▸ TEXT SECTION:
The statistics from Defra showed:

Between 2012 and 2017 Portsmouth council spent £194,389 on clearing up but in that time collected £1,212 worth of fines. Fly-tipping incidents decreased in Havant from 1,167 in 2012/13 to 883 in 2018/19. Havant Borough Council spent £247,685 between 2012 and 2017, and gained nothing in fines. Incidents decreased in Fareham - from 300 in 2012/13 to 181 in 2018/19, with a spike of 1,387 in 2016/17. The council spent  £175,308 and got £6,000 in fines between 2012 and 2017. The number of incidents remained stable in Gosport - from 321 in 2012/13 to  385 in 2018/19. The council spent £131,512 from 2012 to 2017 and collected no fines. Winchester saw a rise in incidents from 614 in 2012/13 to 770 in 2018/19.  The city council spent £276,537 from 2012 to 2017 and collected £9,420 in fines. In East Hampshire there were 404 incidents in 2012/13 and 426 in 2018/19. The council spent £198,588 between 2012 to 2017 and got £890 from fines. Combined the authorities spent £1,224,019.

Although incidents had risen in Portsmouth in that time the tonnage of waste collected reduced from 357.21 tonnes in 2012/13 to 306.87 tonnes in 2018/19.

But Stephen Benton, 50, who runs a waste disposal firm in Portsmouth, claimed his business has been hit by 'dodgy' companies who can undercut him by fly-tipping.

▸ STUDY MATERIAL:

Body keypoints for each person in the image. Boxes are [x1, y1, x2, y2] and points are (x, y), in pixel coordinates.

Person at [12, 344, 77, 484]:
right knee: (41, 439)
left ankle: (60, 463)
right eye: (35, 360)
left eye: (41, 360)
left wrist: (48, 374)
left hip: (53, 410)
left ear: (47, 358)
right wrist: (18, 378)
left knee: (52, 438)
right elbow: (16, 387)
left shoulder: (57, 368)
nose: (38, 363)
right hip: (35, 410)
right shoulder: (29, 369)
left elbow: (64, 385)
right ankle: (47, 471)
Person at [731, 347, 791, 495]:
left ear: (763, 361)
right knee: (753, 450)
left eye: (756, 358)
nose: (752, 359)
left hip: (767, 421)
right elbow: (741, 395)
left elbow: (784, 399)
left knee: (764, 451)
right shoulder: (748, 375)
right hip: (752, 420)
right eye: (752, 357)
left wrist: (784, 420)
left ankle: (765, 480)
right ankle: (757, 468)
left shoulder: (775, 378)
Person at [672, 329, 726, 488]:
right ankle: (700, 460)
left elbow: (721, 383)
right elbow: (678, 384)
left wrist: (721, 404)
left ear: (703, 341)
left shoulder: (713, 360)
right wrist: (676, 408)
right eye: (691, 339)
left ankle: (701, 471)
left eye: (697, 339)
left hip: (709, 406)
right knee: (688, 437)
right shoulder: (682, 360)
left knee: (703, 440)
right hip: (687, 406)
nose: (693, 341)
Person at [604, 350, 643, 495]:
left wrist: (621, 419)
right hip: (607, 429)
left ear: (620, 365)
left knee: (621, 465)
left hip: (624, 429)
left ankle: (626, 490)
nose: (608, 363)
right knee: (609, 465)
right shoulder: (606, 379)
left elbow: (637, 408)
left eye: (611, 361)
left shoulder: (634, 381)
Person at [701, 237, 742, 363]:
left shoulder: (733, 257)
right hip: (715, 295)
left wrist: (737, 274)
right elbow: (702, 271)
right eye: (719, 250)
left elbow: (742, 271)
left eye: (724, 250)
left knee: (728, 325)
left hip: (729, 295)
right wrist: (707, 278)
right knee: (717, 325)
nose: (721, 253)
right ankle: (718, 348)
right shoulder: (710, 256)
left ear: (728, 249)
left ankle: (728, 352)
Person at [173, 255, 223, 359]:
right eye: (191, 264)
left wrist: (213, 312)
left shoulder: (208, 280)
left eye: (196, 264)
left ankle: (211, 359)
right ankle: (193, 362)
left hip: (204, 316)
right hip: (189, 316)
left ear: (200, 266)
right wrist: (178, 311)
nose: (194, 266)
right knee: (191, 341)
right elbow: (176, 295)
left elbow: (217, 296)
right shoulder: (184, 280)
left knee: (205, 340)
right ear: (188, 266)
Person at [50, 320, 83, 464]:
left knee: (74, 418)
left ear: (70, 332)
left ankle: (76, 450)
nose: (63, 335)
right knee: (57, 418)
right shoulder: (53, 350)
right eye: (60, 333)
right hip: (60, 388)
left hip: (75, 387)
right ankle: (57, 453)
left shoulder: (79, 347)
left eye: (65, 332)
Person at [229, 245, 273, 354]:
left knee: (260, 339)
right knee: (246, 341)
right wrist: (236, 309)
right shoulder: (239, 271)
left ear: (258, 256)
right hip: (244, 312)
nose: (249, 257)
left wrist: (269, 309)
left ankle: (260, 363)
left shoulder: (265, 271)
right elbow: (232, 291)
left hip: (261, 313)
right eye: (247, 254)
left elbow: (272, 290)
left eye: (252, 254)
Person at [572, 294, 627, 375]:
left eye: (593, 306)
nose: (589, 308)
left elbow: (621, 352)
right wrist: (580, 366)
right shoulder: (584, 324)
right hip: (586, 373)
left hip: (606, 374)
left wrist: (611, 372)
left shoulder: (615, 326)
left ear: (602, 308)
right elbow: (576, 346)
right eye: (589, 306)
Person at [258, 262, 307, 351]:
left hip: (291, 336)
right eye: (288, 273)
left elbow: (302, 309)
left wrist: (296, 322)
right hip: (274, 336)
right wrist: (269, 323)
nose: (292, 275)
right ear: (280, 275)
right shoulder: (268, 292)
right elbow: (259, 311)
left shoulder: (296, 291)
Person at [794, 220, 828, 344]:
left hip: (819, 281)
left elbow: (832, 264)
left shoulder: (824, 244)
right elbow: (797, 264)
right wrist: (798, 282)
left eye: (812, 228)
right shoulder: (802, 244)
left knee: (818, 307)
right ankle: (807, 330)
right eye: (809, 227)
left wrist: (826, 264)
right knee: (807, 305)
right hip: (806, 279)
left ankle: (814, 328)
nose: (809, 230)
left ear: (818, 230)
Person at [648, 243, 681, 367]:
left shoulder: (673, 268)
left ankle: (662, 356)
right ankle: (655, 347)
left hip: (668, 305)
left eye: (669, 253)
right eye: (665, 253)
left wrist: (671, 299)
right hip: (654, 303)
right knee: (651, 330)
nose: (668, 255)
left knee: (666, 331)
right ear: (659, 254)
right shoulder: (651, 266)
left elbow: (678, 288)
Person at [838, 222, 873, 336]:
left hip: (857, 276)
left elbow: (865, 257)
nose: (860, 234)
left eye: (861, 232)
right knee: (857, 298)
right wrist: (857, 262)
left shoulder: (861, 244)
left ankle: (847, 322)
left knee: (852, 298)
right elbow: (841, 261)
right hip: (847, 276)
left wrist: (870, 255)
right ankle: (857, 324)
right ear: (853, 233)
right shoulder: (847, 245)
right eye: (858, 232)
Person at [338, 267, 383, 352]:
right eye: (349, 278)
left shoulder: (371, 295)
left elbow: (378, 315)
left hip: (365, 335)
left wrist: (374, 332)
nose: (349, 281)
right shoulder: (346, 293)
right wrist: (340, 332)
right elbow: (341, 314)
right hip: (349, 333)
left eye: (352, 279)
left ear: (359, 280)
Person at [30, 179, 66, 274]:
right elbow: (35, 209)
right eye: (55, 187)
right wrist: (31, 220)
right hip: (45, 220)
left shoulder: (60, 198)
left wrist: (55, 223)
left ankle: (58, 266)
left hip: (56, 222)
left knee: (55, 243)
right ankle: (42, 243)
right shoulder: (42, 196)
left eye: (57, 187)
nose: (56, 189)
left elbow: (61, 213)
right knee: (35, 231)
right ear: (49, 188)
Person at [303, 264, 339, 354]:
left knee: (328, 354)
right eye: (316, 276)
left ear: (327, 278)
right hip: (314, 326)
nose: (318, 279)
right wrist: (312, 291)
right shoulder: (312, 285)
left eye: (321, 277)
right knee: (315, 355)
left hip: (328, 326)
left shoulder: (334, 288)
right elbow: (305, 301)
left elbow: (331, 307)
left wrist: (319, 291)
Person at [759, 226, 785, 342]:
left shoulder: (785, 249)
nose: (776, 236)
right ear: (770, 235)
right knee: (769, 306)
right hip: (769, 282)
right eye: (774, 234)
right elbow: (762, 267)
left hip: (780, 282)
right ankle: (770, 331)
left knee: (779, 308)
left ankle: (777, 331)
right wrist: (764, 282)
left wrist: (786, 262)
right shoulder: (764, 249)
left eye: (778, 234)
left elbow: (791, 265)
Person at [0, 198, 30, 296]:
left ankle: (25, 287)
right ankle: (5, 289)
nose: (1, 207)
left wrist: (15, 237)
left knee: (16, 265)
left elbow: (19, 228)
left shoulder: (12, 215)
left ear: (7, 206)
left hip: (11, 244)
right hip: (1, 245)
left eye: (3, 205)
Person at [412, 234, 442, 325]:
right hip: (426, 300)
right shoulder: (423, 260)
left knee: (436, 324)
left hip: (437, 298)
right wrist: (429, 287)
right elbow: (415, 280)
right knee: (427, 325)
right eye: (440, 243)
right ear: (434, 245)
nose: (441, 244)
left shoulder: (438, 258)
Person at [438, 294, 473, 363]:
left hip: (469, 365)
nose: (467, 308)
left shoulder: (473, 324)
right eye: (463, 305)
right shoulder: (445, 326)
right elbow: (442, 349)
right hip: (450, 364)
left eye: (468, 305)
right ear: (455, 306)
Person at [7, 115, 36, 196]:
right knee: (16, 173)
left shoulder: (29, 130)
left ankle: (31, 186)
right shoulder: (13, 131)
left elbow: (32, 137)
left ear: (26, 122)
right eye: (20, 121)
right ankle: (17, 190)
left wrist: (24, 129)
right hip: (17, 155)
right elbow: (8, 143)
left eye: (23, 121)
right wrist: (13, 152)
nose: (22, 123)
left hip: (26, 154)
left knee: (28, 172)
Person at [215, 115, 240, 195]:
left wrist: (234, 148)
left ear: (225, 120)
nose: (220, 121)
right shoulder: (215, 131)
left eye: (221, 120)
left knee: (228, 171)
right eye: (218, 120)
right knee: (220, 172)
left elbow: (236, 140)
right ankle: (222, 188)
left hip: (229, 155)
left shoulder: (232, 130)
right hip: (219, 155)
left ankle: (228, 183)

▸ WHAT YOU WILL DO:
1. In the fly-tipping text, what reason does Stephen Benton give for the harm to his waste disposal business?
2. Write out the passage of the fly-tipping text between "Although incidents had" and "him by fly-tipping.", inclusive.
3. List every area in the fly-tipping text whose council spending between 2012 and 2017 is given, along with the amount spent.

▸ RESULTS FOR EACH TASK:
1. He claims that "dodgy" companies have hit his business because they can undercut him by fly-tipping.

2.
Although incidents had risen in Portsmouth in that time the tonnage of waste collected reduced from 357.21 tonnes in 2012/13 to 306.87 tonnes in 2018/19.

But Stephen Benton, 50, who runs a waste disposal firm in Portsmouth, claimed his business has been hit by 'dodgy' companies who can undercut him by fly-tipping.

3.
- Portsmouth: £194,389
- Havant: £247,685
- Fareham: £175,308
- Gosport: £131,512
- Winchester: £276,537
- East Hampshire: £198,588